#### Entries supplied ####

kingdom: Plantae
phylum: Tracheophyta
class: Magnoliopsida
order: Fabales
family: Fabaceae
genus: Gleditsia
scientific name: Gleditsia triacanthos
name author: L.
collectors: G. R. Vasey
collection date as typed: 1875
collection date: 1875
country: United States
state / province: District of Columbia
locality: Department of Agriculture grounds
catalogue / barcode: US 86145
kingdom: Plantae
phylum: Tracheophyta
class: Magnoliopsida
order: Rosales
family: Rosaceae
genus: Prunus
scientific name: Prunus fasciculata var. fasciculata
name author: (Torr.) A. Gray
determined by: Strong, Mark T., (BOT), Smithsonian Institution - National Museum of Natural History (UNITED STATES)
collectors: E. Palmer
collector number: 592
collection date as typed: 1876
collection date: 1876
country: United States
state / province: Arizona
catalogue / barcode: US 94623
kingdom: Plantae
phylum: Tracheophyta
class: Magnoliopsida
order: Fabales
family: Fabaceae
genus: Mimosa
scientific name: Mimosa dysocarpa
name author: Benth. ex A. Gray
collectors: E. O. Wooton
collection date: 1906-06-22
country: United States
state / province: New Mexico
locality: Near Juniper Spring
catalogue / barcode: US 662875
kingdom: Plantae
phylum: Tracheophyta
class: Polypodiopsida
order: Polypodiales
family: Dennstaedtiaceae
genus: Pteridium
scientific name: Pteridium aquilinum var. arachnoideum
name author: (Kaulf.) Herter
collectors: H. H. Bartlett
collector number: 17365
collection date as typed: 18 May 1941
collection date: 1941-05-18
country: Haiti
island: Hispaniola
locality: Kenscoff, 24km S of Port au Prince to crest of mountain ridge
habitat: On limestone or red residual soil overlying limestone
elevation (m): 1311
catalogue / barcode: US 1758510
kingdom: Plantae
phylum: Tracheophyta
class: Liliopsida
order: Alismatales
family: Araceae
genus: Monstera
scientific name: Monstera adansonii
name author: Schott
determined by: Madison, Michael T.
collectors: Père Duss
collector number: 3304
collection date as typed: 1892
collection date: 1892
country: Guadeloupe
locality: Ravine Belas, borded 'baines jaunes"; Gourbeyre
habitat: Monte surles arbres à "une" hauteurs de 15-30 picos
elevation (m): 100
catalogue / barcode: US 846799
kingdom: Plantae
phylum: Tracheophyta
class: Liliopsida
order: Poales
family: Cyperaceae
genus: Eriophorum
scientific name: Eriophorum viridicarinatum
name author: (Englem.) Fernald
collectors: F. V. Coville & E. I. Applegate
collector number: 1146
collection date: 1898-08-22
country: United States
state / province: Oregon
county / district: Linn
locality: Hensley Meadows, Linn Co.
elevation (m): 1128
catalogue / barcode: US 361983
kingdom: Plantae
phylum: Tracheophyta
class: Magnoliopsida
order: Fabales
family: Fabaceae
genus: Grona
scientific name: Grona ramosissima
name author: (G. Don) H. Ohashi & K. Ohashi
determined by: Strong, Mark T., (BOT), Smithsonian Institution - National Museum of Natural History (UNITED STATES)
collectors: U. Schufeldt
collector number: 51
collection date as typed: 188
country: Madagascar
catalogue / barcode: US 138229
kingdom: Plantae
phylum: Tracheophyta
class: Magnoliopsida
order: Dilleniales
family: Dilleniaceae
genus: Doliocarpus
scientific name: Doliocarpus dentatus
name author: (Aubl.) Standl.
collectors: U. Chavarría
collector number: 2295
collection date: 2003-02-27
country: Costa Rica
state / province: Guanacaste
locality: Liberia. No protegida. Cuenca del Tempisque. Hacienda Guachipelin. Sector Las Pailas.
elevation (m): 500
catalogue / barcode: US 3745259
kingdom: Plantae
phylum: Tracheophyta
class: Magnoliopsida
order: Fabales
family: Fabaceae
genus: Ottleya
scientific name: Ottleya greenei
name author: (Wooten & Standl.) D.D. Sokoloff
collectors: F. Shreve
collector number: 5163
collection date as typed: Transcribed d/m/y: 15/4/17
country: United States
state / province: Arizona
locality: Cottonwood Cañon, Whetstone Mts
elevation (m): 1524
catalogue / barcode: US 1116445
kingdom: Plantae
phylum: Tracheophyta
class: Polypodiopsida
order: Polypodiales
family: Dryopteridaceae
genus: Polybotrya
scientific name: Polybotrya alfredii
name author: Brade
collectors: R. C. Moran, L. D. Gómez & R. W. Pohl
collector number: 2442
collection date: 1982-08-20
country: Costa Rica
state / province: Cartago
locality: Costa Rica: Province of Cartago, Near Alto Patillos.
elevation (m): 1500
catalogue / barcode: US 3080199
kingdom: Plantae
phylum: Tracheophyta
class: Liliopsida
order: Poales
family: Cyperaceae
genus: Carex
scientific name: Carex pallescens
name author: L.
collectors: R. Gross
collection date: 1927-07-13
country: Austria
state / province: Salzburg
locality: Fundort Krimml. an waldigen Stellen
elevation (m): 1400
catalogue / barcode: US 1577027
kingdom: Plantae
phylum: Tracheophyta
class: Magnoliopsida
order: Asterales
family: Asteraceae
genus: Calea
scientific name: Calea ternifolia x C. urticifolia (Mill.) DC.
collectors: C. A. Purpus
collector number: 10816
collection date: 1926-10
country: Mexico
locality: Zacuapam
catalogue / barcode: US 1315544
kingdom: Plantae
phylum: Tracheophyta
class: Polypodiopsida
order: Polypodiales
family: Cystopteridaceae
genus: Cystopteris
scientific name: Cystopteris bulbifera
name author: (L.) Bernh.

####

# Problem description:
Edit all of the rows above, changing every instance of "catalogue / barcode" to "catalog number" and leaving every other line and value unchanged.

# Reply:
kingdom: Plantae
phylum: Tracheophyta
class: Magnoliopsida
order: Fabales
family: Fabaceae
genus: Gleditsia
scientific name: Gleditsia triacanthos
name author: L.
collectors: G. R. Vasey
collection date as typed: 1875
collection date: 1875
country: United States
state / province: District of Columbia
locality: Department of Agriculture grounds
catalog number: US 86145
kingdom: Plantae
phylum: Tracheophyta
class: Magnoliopsida
order: Rosales
family: Rosaceae
genus: Prunus
scientific name: Prunus fasciculata var. fasciculata
name author: (Torr.) A. Gray
determined by: Strong, Mark T., (BOT), Smithsonian Institution - National Museum of Natural History (UNITED STATES)
collectors: E. Palmer
collector number: 592
collection date as typed: 1876
collection date: 1876
country: United States
state / province: Arizona
catalog number: US 94623
kingdom: Plantae
phylum: Tracheophyta
class: Magnoliopsida
order: Fabales
family: Fabaceae
genus: Mimosa
scientific name: Mimosa dysocarpa
name author: Benth. ex A. Gray
collectors: E. O. Wooton
collection date: 1906-06-22
country: United States
state / province: New Mexico
locality: Near Juniper Spring
catalog number: US 662875
kingdom: Plantae
phylum: Tracheophyta
class: Polypodiopsida
order: Polypodiales
family: Dennstaedtiaceae
genus: Pteridium
scientific name: Pteridium aquilinum var. arachnoideum
name author: (Kaulf.) Herter
collectors: H. H. Bartlett
collector number: 17365
collection date as typed: 18 May 1941
collection date: 1941-05-18
country: Haiti
island: Hispaniola
locality: Kenscoff, 24km S of Port au Prince to crest of mountain ridge
habitat: On limestone or red residual soil overlying limestone
elevation (m): 1311
catalog number: US 1758510
kingdom: Plantae
phylum: Tracheophyta
class: Liliopsida
order: Alismatales
family: Araceae
genus: Monstera
scientific name: Monstera adansonii
name author: Schott
determined by: Madison, Michael T.
collectors: Père Duss
collector number: 3304
collection date as typed: 1892
collection date: 1892
country: Guadeloupe
locality: Ravine Belas, borded 'baines jaunes"; Gourbeyre
habitat: Monte surles arbres à "une" hauteurs de 15-30 picos
elevation (m): 100
catalog number: US 846799
kingdom: Plantae
phylum: Tracheophyta
class: Liliopsida
order: Poales
family: Cyperaceae
genus: Eriophorum
scientific name: Eriophorum viridicarinatum
name author: (Englem.) Fernald
collectors: F. V. Coville & E. I. Applegate
collector number: 1146
collection date: 1898-08-22
country: United States
state / province: Oregon
county / district: Linn
locality: Hensley Meadows, Linn Co.
elevation (m): 1128
catalog number: US 361983
kingdom: Plantae
phylum: Tracheophyta
class: Magnoliopsida
order: Fabales
family: Fabaceae
genus: Grona
scientific name: Grona ramosissima
name author: (G. Don) H. Ohashi & K. Ohashi
determined by: Strong, Mark T., (BOT), Smithsonian Institution - National Museum of Natural History (UNITED STATES)
collectors: U. Schufeldt
collector number: 51
collection date as typed: 188
country: Madagascar
catalog number: US 138229
kingdom: Plantae
phylum: Tracheophyta
class: Magnoliopsida
order: Dilleniales
family: Dilleniaceae
genus: Doliocarpus
scientific name: Doliocarpus dentatus
name author: (Aubl.) Standl.
collectors: U. Chavarría
collector number: 2295
collection date: 2003-02-27
country: Costa Rica
state / province: Guanacaste
locality: Liberia. No protegida. Cuenca del Tempisque. Hacienda Guachipelin. Sector Las Pailas.
elevation (m): 500
catalog number: US 3745259
kingdom: Plantae
phylum: Tracheophyta
class: Magnoliopsida
order: Fabales
family: Fabaceae
genus: Ottleya
scientific name: Ottleya greenei
name author: (Wooten & Standl.) D.D. Sokoloff
collectors: F. Shreve
collector number: 5163
collection date as typed: Transcribed d/m/y: 15/4/17
country: United States
state / province: Arizona
locality: Cottonwood Cañon, Whetstone Mts
elevation (m): 1524
catalog number: US 1116445
kingdom: Plantae
phylum: Tracheophyta
class: Polypodiopsida
order: Polypodiales
family: Dryopteridaceae
genus: Polybotrya
scientific name: Polybotrya alfredii
name author: Brade
collectors: R. C. Moran, L. D. Gómez & R. W. Pohl
collector number: 2442
collection date: 1982-08-20
country: Costa Rica
state / province: Cartago
locality: Costa Rica: Province of Cartago, Near Alto Patillos.
elevation (m): 1500
catalog number: US 3080199
kingdom: Plantae
phylum: Tracheophyta
class: Liliopsida
order: Poales
family: Cyperaceae
genus: Carex
scientific name: Carex pallescens
name author: L.
collectors: R. Gross
collection date: 1927-07-13
country: Austria
state / province: Salzburg
locality: Fundort Krimml. an waldigen Stellen
elevation (m): 1400
catalog number: US 1577027
kingdom: Plantae
phylum: Tracheophyta
class: Magnoliopsida
order: Asterales
family: Asteraceae
genus: Calea
scientific name: Calea ternifolia x C. urticifolia (Mill.) DC.
collectors: C. A. Purpus
collector number: 10816
collection date: 1926-10
country: Mexico
locality: Zacuapam
catalog number: US 1315544
kingdom: Plantae
phylum: Tracheophyta
class: Polypodiopsida
order: Polypodiales
family: Cystopteridaceae
genus: Cystopteris
scientific name: Cystopteris bulbifera
name author: (L.) Bernh.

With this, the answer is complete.